WHAT YOU WILL DO: Set down the first line below and each line after it, ending with the one that holds "X10338110Y-15359986D01*". Pictures do not belong in the copy.

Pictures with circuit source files
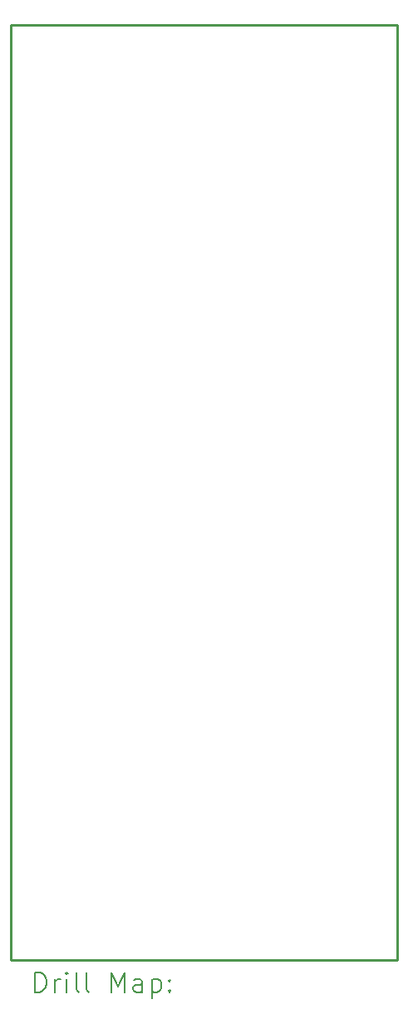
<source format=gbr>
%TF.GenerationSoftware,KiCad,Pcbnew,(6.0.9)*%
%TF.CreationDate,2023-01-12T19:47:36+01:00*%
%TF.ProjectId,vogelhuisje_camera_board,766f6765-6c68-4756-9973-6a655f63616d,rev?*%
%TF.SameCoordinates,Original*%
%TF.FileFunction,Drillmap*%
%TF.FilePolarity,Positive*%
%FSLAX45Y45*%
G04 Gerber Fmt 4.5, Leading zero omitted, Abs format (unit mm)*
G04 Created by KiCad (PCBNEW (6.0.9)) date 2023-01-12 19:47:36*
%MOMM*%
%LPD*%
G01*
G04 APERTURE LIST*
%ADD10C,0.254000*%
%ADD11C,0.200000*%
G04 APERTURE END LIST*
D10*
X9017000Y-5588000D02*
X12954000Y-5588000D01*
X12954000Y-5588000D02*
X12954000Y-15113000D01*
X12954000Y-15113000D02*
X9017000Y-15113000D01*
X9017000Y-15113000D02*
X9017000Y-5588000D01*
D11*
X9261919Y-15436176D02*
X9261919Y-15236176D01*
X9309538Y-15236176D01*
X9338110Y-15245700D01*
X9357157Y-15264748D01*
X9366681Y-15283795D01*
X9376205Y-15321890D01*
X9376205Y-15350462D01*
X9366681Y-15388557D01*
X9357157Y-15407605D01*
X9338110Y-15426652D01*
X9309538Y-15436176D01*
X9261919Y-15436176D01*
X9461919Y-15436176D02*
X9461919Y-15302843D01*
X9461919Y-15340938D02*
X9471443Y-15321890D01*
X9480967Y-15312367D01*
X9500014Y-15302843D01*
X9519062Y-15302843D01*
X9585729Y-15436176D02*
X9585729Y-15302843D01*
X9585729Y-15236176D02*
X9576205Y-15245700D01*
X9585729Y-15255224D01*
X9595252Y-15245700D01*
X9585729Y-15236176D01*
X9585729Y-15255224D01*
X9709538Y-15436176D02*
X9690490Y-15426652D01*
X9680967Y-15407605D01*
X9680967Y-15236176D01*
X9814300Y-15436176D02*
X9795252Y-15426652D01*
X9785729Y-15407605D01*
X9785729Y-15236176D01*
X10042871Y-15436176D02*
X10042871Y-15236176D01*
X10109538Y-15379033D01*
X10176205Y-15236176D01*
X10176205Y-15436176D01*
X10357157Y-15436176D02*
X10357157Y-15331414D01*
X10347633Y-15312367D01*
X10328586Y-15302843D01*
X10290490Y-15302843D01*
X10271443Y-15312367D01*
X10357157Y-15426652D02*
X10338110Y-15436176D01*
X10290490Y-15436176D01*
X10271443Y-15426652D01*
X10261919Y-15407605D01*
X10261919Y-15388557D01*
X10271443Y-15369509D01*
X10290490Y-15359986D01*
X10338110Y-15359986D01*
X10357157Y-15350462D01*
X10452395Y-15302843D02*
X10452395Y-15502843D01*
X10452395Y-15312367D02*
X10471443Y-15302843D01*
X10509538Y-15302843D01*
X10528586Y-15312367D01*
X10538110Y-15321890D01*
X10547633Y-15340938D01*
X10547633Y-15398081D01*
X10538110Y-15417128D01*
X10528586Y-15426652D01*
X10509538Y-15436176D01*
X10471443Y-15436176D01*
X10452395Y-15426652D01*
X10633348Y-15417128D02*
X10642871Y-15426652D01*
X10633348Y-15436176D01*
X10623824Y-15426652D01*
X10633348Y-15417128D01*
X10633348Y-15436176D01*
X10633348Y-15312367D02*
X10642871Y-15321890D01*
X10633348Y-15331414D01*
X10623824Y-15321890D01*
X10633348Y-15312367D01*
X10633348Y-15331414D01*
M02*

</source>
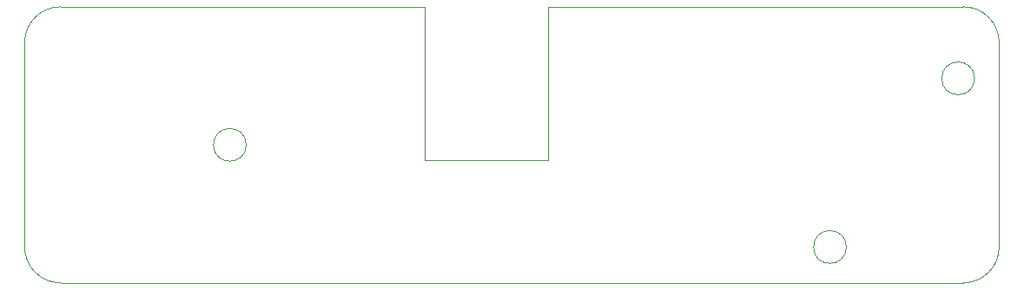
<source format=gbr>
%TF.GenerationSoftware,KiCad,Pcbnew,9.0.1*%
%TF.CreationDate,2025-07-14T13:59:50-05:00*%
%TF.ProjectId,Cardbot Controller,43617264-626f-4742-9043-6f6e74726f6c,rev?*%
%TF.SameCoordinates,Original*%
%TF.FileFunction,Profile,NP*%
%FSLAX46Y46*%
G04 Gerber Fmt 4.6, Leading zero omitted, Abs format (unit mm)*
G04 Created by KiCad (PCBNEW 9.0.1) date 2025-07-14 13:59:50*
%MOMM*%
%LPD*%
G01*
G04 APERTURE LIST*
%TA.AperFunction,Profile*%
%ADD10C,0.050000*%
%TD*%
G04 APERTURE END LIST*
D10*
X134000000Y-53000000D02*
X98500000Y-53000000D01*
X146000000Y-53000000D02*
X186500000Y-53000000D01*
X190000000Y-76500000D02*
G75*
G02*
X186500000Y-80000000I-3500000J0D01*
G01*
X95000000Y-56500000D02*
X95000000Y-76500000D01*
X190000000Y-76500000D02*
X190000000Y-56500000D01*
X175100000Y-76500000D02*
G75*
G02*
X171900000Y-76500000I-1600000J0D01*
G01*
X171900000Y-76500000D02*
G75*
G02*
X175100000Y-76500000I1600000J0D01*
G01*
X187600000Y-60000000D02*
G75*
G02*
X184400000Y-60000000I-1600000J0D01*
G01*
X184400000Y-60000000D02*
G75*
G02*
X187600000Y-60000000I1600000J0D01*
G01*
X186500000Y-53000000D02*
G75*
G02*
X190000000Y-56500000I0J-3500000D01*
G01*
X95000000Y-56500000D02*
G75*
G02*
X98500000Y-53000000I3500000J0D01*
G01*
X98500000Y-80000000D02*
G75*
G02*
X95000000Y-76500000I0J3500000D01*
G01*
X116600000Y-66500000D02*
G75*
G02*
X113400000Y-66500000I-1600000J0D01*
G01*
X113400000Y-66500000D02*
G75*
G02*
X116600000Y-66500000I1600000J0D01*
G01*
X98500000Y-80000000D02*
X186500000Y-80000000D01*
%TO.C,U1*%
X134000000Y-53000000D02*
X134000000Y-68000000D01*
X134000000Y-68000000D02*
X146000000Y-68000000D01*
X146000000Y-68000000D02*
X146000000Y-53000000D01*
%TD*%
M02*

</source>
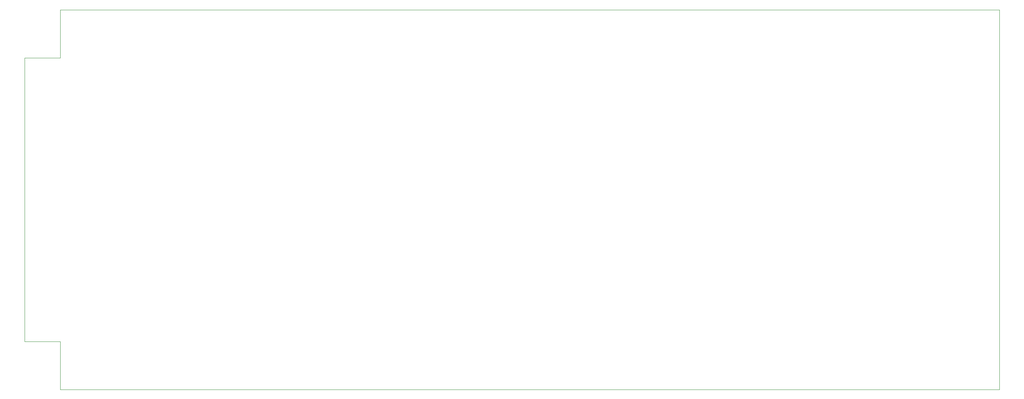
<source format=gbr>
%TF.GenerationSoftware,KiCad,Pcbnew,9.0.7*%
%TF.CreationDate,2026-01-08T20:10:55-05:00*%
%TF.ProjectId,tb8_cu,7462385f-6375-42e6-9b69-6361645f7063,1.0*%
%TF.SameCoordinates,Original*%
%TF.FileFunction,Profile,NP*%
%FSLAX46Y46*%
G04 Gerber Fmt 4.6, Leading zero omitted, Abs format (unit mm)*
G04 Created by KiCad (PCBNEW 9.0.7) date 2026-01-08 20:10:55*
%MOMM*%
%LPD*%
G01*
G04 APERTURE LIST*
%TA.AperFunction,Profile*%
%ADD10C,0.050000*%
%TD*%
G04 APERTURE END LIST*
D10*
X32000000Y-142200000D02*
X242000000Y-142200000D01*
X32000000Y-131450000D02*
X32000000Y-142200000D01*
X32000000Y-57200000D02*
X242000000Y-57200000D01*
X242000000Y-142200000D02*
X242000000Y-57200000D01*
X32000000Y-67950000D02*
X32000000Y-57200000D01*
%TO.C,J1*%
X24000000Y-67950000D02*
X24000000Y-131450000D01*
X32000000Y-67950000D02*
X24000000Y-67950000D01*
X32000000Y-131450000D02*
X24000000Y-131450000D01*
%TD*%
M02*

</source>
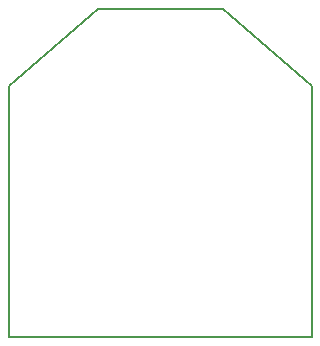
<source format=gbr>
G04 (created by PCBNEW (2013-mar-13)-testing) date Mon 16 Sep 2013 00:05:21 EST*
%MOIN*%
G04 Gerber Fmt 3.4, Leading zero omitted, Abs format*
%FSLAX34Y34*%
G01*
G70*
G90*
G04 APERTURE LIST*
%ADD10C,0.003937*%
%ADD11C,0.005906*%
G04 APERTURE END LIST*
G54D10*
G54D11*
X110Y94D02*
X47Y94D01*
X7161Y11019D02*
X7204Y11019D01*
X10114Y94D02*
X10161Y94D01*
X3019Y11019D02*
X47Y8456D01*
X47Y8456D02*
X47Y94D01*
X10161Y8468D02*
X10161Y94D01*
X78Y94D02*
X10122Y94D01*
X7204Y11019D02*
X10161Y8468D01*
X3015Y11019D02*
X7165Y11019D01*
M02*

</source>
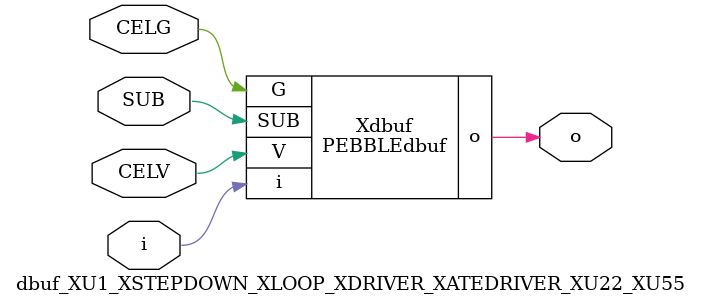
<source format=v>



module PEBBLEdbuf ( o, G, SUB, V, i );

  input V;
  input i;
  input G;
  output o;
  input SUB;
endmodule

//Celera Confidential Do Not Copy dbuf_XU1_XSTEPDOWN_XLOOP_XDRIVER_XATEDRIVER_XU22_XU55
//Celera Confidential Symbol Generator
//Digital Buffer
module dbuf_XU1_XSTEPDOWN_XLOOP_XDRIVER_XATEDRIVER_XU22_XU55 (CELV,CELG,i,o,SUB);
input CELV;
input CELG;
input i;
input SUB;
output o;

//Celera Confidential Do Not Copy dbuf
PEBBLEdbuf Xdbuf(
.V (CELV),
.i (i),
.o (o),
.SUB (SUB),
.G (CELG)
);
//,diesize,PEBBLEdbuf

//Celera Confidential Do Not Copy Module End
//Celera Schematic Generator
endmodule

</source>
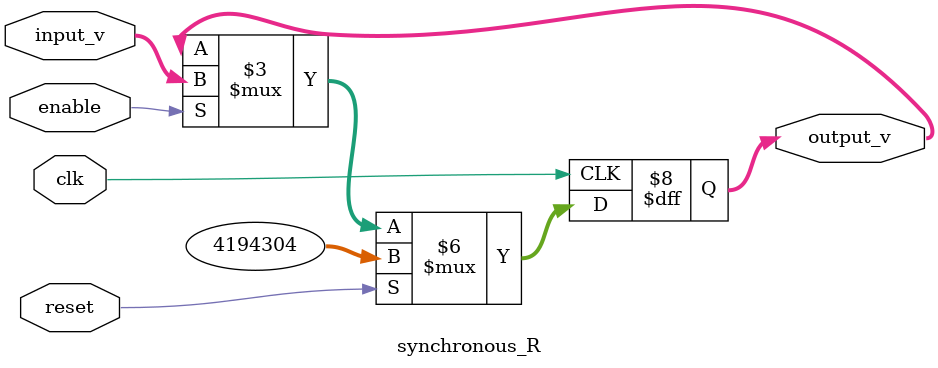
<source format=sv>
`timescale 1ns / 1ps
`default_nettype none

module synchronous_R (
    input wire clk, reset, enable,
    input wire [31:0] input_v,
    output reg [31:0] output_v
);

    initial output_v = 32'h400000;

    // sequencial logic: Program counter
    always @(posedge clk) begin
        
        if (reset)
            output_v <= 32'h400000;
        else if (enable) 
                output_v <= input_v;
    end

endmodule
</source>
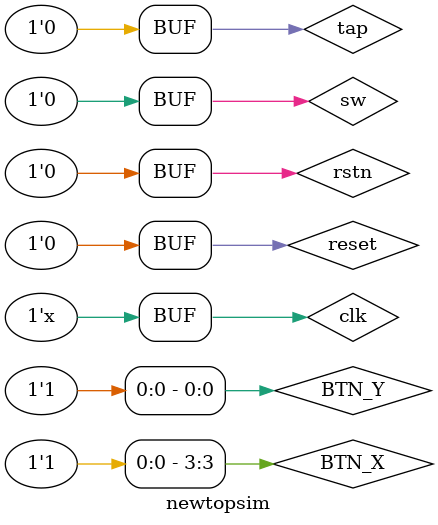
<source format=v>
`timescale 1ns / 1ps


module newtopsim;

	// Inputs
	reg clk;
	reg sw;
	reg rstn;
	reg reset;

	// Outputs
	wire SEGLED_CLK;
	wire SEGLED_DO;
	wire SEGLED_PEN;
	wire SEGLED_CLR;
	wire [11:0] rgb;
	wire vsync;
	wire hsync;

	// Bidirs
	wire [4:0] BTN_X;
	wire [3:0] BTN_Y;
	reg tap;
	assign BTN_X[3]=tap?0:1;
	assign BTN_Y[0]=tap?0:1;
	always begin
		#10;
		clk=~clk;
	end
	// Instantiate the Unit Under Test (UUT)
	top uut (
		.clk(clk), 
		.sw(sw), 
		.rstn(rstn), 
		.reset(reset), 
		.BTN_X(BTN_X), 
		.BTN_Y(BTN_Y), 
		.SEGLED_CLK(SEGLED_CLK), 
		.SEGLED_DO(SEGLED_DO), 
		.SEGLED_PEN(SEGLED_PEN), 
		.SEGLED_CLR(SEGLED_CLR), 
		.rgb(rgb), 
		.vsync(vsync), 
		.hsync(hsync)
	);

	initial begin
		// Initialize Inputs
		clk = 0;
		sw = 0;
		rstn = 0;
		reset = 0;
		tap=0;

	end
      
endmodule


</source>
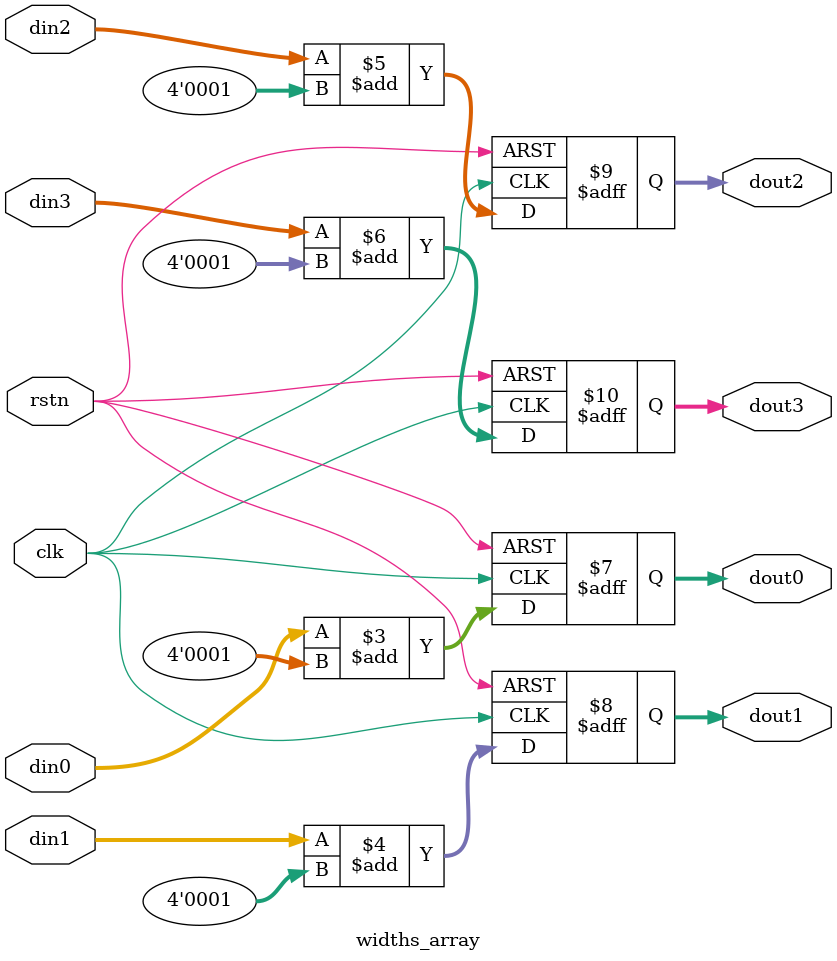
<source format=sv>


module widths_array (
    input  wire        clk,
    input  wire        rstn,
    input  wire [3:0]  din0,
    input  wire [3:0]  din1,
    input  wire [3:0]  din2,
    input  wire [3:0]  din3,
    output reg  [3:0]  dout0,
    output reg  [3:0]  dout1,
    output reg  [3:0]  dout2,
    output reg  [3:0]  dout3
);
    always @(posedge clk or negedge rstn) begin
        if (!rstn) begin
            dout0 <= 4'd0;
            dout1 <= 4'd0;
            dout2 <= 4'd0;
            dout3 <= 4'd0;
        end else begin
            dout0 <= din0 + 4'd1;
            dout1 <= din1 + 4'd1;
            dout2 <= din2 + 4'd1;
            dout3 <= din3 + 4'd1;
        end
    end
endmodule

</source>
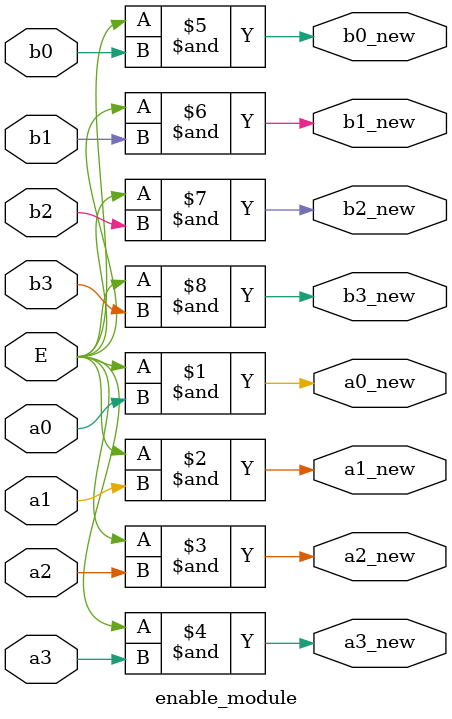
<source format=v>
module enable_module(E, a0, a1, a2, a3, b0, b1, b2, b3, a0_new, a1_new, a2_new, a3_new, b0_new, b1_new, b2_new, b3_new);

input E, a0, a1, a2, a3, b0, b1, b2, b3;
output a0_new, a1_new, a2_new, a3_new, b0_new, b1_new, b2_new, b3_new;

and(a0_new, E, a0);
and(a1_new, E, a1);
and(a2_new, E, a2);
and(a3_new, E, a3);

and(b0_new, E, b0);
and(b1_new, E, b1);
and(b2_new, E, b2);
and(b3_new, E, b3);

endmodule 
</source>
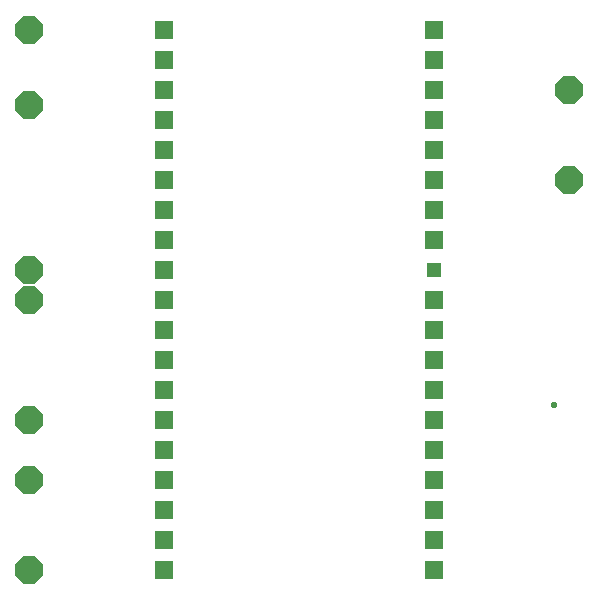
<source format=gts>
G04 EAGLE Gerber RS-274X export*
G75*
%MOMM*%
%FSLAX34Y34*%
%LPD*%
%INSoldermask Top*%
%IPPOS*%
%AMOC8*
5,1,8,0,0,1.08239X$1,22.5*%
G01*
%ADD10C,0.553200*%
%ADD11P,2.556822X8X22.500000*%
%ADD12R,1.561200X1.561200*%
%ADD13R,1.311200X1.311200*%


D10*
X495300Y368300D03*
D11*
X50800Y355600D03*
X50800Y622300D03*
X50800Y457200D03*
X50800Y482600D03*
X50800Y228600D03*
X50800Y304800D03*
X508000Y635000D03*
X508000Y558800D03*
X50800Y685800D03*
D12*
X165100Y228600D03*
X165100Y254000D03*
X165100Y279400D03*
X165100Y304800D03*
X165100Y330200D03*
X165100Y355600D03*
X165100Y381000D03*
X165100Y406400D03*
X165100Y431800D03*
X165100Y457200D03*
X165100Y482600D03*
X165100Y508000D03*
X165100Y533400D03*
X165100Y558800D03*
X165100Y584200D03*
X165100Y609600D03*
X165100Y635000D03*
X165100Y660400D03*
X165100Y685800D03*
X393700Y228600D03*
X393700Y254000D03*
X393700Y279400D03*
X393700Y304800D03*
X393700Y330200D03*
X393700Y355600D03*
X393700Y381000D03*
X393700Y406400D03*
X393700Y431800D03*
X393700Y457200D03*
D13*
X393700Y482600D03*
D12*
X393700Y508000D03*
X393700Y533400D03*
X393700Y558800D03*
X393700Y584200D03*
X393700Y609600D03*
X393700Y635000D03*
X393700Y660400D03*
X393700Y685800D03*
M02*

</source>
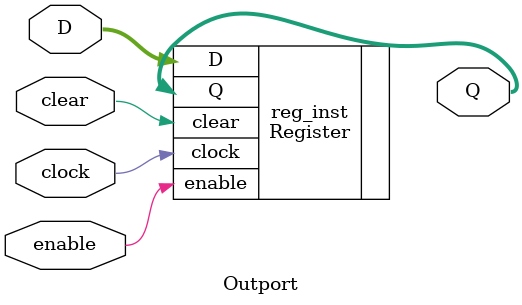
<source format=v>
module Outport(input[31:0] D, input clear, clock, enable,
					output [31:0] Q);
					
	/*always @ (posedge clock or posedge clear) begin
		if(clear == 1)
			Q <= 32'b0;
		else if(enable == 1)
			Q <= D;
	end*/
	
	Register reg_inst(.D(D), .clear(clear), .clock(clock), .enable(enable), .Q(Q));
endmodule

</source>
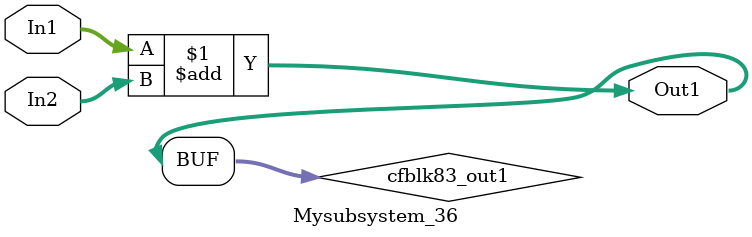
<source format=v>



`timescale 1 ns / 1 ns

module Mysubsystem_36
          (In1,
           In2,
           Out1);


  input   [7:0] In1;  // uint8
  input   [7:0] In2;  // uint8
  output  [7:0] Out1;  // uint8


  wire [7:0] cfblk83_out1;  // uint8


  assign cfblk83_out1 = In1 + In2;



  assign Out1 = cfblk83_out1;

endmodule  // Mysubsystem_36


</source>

ANSWER FOR THIS EXERCISE:
<source format=gbr>
%TF.GenerationSoftware,KiCad,Pcbnew,(6.0.9)*%
%TF.CreationDate,2023-01-12T19:47:36+01:00*%
%TF.ProjectId,vogelhuisje_camera_board,766f6765-6c68-4756-9973-6a655f63616d,rev?*%
%TF.SameCoordinates,Original*%
%TF.FileFunction,Drillmap*%
%TF.FilePolarity,Positive*%
%FSLAX45Y45*%
G04 Gerber Fmt 4.5, Leading zero omitted, Abs format (unit mm)*
G04 Created by KiCad (PCBNEW (6.0.9)) date 2023-01-12 19:47:36*
%MOMM*%
%LPD*%
G01*
G04 APERTURE LIST*
%ADD10C,0.254000*%
%ADD11C,0.200000*%
G04 APERTURE END LIST*
D10*
X9017000Y-5588000D02*
X12954000Y-5588000D01*
X12954000Y-5588000D02*
X12954000Y-15113000D01*
X12954000Y-15113000D02*
X9017000Y-15113000D01*
X9017000Y-15113000D02*
X9017000Y-5588000D01*
D11*
X9261919Y-15436176D02*
X9261919Y-15236176D01*
X9309538Y-15236176D01*
X9338110Y-15245700D01*
X9357157Y-15264748D01*
X9366681Y-15283795D01*
X9376205Y-15321890D01*
X9376205Y-15350462D01*
X9366681Y-15388557D01*
X9357157Y-15407605D01*
X9338110Y-15426652D01*
X9309538Y-15436176D01*
X9261919Y-15436176D01*
X9461919Y-15436176D02*
X9461919Y-15302843D01*
X9461919Y-15340938D02*
X9471443Y-15321890D01*
X9480967Y-15312367D01*
X9500014Y-15302843D01*
X9519062Y-15302843D01*
X9585729Y-15436176D02*
X9585729Y-15302843D01*
X9585729Y-15236176D02*
X9576205Y-15245700D01*
X9585729Y-15255224D01*
X9595252Y-15245700D01*
X9585729Y-15236176D01*
X9585729Y-15255224D01*
X9709538Y-15436176D02*
X9690490Y-15426652D01*
X9680967Y-15407605D01*
X9680967Y-15236176D01*
X9814300Y-15436176D02*
X9795252Y-15426652D01*
X9785729Y-15407605D01*
X9785729Y-15236176D01*
X10042871Y-15436176D02*
X10042871Y-15236176D01*
X10109538Y-15379033D01*
X10176205Y-15236176D01*
X10176205Y-15436176D01*
X10357157Y-15436176D02*
X10357157Y-15331414D01*
X10347633Y-15312367D01*
X10328586Y-15302843D01*
X10290490Y-15302843D01*
X10271443Y-15312367D01*
X10357157Y-15426652D02*
X10338110Y-15436176D01*
X10290490Y-15436176D01*
X10271443Y-15426652D01*
X10261919Y-15407605D01*
X10261919Y-15388557D01*
X10271443Y-15369509D01*
X10290490Y-15359986D01*
X10338110Y-15359986D01*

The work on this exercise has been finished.